Transporter-Mediated Drug Interactions
Membrane transporters move drugs into and out of cells across the gut, liver, kidney, and blood-brain barrier, and they are a second major source of pharmacokinetic drug interactions alongside metabolizing enzymes. When one drug inhibits or competes with a transporter, it changes the absorption, distribution, or elimination of another, altering its exposure. This topic covers the main transporter families and how their interactions arise and are classified.
Definition
A transporter-mediated drug interaction is a pharmacokinetic interaction in which one substance inhibits or competes for a membrane transporter, changing the absorption, tissue distribution, or excretion of a co-administered drug that is a substrate of that transporter.
Scope
The topic covers efflux transporters such as P-glycoprotein and uptake transporters such as the organic anion transporting polypeptides (OATPs) and organic cation/anion transporters, the tissues where they govern drug disposition, and how transporter inhibition produces interactions. It is framed as mechanistic reference knowledge, not as prescribing guidance.
Core questions
- Which uptake and efflux transporters most often govern drug disposition?

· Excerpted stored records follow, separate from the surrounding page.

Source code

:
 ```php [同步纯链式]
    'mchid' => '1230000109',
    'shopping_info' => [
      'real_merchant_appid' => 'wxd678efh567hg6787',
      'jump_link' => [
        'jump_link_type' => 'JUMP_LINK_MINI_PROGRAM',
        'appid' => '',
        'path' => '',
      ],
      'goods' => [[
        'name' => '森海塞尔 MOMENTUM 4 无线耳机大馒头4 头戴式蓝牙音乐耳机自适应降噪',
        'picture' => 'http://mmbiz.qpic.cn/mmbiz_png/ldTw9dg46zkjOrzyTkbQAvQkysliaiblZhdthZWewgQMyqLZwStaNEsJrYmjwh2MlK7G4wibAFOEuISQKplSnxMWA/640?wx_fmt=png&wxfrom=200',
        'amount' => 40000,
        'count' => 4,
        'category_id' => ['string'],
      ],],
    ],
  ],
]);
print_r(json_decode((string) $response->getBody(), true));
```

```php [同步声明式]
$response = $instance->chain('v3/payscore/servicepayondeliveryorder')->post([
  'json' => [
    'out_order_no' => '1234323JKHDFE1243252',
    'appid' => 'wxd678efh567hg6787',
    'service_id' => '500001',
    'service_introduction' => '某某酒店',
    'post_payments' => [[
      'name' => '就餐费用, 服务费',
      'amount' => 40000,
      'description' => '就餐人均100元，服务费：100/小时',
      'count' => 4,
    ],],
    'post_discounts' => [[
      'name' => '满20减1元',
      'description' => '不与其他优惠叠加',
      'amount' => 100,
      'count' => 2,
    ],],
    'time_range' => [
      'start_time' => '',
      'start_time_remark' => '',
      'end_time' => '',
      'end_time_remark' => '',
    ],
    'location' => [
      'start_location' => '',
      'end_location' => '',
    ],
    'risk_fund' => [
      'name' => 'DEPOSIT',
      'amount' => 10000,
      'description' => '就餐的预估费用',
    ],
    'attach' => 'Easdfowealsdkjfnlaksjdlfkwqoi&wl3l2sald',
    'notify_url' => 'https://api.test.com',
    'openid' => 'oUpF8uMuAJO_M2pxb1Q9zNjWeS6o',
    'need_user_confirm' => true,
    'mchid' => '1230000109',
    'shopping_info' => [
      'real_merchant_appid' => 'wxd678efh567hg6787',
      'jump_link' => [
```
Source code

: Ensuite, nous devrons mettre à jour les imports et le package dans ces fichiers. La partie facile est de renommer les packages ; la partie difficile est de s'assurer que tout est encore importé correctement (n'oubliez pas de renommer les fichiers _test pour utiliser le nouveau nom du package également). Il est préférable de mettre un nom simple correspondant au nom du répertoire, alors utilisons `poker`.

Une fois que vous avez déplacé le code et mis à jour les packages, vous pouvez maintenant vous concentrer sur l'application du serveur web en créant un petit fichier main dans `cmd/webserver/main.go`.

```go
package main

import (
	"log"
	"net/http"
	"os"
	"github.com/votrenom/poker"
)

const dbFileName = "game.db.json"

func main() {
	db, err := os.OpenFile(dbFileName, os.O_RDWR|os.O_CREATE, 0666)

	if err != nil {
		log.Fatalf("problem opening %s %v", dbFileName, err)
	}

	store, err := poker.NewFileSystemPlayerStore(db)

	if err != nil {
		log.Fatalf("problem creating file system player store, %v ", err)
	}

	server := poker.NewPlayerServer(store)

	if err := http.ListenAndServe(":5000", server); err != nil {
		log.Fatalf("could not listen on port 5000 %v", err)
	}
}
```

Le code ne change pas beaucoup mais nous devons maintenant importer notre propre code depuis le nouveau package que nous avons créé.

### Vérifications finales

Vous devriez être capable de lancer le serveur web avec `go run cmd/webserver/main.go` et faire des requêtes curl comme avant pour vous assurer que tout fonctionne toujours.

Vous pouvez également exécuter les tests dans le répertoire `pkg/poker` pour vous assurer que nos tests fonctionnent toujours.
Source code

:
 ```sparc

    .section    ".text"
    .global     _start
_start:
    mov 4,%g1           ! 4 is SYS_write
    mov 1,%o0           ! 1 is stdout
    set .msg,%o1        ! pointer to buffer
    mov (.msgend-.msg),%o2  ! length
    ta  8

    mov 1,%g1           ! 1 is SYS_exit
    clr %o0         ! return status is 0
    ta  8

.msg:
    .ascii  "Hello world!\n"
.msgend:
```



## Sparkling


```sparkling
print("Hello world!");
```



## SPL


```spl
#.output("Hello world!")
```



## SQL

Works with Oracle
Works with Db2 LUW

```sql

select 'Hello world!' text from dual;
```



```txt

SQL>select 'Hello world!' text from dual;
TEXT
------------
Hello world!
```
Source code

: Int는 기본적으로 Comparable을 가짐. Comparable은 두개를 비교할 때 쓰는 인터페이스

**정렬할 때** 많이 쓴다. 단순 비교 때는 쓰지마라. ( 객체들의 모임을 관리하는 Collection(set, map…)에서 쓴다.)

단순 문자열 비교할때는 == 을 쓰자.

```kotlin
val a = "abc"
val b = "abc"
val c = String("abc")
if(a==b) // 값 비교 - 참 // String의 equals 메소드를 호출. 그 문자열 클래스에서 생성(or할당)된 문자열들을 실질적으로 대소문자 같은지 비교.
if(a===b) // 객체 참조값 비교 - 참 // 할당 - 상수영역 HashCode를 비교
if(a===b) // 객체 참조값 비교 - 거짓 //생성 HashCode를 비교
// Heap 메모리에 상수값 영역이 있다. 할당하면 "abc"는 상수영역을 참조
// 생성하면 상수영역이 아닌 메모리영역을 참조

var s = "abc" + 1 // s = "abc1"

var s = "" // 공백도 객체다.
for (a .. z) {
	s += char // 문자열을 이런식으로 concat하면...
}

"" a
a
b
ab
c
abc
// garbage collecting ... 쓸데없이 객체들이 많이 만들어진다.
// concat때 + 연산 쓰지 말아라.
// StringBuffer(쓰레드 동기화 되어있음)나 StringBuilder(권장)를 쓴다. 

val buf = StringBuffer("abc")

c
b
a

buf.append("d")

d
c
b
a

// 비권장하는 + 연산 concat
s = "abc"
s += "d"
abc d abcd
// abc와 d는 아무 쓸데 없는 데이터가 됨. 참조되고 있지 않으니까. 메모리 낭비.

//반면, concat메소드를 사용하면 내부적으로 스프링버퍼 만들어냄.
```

- How does transporter inhibition alter absorption, hepatic uptake, and renal or biliary excretion?
- How do transporter and enzyme interactions overlap, and how are they distinguished?
- How is the clinical significance of a transporter interaction predicted and graded?
Key concepts
- Efflux transporters (e.g., P-glycoprotein/ABCB1)
- Uptake transporters (e.g., OATP1B1)
- Organic cation and anion transporters
- Substrate and inhibitor
- Blood-brain barrier and intestinal efflux
- Hepatic uptake and biliary excretion
- Renal tubular secretion
Mechanisms
Transporters are membrane proteins that carry drugs across cell membranes either into cells (uptake transporters such as OATP1B1 in hepatocytes) or out of them (efflux transporters such as P-glycoprotein in the intestine, blood-brain barrier, and renal tubule). Inhibiting an efflux transporter can increase the absorption of a substrate or its penetration into protected tissues, while inhibiting an uptake transporter can reduce a drug's clearance by limiting its delivery to metabolizing organs, raising plasma concentrations. Because transporters often act at the same sites as drug-metabolizing enzymes and may share substrates with them, transporter and CYP interactions can occur together and must be disentangled when interpreting exposure changes. The International Transporter Consortium identified a priority set of transporters whose interactions are most likely to be clinically important, providing a framework for prediction.
Clinical relevance
Transporter interactions explain exposure changes that cannot be attributed to metabolism alone, and they inform the transporter-related warnings in product information and decision support. This entry describes the mechanism and classification of such interactions for reference and does not provide dosing or individualized management advice.
Evidence & guidelines
Mechanistic and pharmacokinetic studies, together with the International Transporter Consortium's framework and regulatory transporter-interaction recommendations, form the evidence base for identifying clinically relevant transporter interactions. Here that evidence is summarized to explain mechanism rather than to direct therapy.
History
Although active drug transport was recognized for decades, the systematic role of named transporters in drug interactions came into focus in the 2000s, when P-glycoprotein and the OATPs were shown to govern oral absorption and hepatic uptake of widely used drugs. The 2010 International Transporter Consortium synthesis consolidated this knowledge into a prioritized framework for drug development and interaction prediction.
Key figures
- Mikko Niemi
- Pertti J. Neuvonen
- Grant R. Wilkinson
Related topics
Seminal works
- itc-2010
- niemi-2011
Frequently asked questions
- How do transporter interactions differ from CYP enzyme interactions?
- Enzyme interactions change how fast a drug is chemically metabolized, whereas transporter interactions change where the drug goes — its absorption, entry into tissues, or excretion — by altering carrier-mediated movement across membranes; the two can occur together because transporters and enzymes often act at the same sites.
- Why is P-glycoprotein important in drug interactions?
- P-glycoprotein pumps drugs out of intestinal, brain, and kidney cells, so inhibiting it can increase a substrate's oral absorption, its access to the brain, or its retention in the body, changing exposure even when metabolism is unaffected.